Монастырь менял. Еще год тому Ютта никогда бы не предположила, что без смущения будет выслушивать красочные рассказы об интимных подробностях чужих эротических отношений. Никогда-никогда она не думала также, что кому-нибудь и когда-нибудь расскажет об эротических деталях своих отношений с Рейневаном. А теперь знала, что расскажет. Хотела рассказать.
Монастырь менял.
– А под конец, представь себе, Ютта, этот дурачок еще спрашивает: «Тебе было хорошо?»
– О чем вы там шепчетесь? – заинтересовалась сестра Рихенза. – Вы две, благородные панночки? А?
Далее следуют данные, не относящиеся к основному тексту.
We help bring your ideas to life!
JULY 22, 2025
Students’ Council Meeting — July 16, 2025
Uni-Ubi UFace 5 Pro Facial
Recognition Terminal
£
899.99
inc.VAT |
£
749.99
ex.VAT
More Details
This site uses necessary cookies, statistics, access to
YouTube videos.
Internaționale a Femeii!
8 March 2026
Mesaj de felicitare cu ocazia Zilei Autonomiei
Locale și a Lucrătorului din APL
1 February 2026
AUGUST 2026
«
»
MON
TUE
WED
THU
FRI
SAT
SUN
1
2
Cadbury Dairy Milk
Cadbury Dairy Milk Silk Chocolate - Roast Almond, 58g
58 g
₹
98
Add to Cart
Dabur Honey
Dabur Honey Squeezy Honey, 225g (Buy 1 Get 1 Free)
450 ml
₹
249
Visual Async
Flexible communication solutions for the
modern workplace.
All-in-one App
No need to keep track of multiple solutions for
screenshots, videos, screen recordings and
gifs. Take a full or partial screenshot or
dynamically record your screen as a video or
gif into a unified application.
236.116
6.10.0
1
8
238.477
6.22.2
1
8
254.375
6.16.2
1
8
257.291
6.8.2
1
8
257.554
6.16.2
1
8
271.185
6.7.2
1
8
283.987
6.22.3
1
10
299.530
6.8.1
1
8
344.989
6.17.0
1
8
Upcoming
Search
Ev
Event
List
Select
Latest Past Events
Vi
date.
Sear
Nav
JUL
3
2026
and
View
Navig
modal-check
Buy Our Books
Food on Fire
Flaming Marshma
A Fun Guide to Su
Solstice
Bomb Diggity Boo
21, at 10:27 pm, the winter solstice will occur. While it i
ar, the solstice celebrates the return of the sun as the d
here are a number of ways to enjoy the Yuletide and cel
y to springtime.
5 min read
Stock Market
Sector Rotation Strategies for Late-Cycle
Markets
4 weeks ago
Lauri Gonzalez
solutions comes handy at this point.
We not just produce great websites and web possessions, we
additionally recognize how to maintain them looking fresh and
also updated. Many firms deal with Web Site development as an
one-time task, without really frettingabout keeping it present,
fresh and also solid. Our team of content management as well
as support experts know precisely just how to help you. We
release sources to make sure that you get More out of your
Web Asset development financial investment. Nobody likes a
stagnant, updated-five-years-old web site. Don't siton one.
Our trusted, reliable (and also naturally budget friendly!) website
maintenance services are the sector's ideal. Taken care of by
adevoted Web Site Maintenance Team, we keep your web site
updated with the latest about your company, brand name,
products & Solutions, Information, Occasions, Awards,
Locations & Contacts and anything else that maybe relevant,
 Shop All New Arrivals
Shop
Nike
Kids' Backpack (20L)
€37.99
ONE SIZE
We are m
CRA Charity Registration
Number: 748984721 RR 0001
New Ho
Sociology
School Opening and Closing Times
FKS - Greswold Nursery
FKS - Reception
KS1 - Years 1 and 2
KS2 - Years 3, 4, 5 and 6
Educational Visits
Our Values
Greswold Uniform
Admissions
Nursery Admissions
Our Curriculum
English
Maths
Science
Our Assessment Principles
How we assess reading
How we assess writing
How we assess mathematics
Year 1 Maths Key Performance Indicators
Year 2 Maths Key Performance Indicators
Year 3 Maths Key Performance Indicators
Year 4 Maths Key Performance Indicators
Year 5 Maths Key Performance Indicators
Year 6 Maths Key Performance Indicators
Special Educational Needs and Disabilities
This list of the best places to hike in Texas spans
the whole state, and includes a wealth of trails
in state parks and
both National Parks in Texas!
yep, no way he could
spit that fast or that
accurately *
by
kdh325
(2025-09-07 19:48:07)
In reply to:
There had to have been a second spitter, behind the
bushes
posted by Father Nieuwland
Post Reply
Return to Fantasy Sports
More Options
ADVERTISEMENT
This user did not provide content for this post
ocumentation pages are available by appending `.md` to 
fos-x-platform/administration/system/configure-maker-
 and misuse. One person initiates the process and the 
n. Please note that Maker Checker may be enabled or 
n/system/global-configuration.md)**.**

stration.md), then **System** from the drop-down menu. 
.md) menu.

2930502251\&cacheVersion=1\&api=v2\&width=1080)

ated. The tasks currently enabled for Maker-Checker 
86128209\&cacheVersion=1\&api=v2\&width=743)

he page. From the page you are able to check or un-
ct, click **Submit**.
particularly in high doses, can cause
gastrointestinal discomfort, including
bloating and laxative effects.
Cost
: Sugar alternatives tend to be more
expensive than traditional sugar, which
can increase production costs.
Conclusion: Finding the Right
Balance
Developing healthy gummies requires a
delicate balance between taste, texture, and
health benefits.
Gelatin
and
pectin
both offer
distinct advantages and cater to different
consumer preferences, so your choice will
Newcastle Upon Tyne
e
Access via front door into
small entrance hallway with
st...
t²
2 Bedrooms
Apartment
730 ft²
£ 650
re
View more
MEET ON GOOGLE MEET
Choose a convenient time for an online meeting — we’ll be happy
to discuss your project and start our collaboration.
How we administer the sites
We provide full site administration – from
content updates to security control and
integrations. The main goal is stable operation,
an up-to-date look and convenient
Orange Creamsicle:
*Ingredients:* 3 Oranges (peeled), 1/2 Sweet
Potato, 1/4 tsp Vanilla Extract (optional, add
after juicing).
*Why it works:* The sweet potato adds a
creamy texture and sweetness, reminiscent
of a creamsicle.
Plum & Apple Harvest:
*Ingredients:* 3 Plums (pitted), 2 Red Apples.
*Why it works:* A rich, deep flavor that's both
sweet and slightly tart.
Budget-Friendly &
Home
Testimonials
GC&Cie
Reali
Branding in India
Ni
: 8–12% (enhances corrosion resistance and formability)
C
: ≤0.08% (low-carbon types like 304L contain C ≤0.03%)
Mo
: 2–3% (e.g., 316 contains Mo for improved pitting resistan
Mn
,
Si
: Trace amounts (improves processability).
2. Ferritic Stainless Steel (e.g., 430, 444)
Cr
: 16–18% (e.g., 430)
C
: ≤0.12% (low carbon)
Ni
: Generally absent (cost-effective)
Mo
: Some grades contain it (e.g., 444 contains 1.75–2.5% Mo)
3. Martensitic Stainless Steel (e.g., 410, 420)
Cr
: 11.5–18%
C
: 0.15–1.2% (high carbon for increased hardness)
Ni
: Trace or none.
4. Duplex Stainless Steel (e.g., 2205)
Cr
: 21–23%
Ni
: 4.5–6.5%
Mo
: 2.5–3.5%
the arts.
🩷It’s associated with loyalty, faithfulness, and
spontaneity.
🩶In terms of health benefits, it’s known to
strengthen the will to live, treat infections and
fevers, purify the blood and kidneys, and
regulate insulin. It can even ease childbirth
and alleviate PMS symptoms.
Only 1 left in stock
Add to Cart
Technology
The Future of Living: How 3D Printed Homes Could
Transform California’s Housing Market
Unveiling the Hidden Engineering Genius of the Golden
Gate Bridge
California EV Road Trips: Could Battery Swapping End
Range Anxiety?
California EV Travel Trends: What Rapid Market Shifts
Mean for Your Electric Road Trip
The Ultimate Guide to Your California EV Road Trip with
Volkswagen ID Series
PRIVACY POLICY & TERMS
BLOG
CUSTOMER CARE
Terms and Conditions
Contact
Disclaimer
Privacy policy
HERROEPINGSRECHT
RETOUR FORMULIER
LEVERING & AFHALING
– О сексе, – нахально ответила Вероника. – А что? Запрещено? Секс запрещен?
– Нет.
– Ах, нет?
– Нет, – пожала плечами монахиня. – Святой Августин учит: Amore et act. Люби и делай, что хочешь.
– Ах, так?
– Ах, так. Можете шептаться.
Вести из мира с трудом пробивали себе дорогу сквозь монастырские стены, но время от времени, всё-таки, доходили. Вскоре после святого Михаила разошлась весть о гуситском нападении на Верхние Лужицы, о десяти тысячах чехов под командованием страшного Прокопа, вызывающего ужас самим звуком своего имени. Говорили об атаке на монастырь целестинцев в Ойбине, об отраженных ценой многих жертв штурмах Будзишина и Згожельца, об осаде Житавы и Хоцебужа. Дрожащими с перепуга голосами говорили о вырезанном населении в захваченном Губине, о кровавой бойне в Камене. Слухи в сотню раз увеличивали количество сожженных городков и сел, говорили о тысячах жертв. Вероника напряженно слушала, потом жестом позвала Ютту в necessarium, место, которое они давно использовали для совещаний.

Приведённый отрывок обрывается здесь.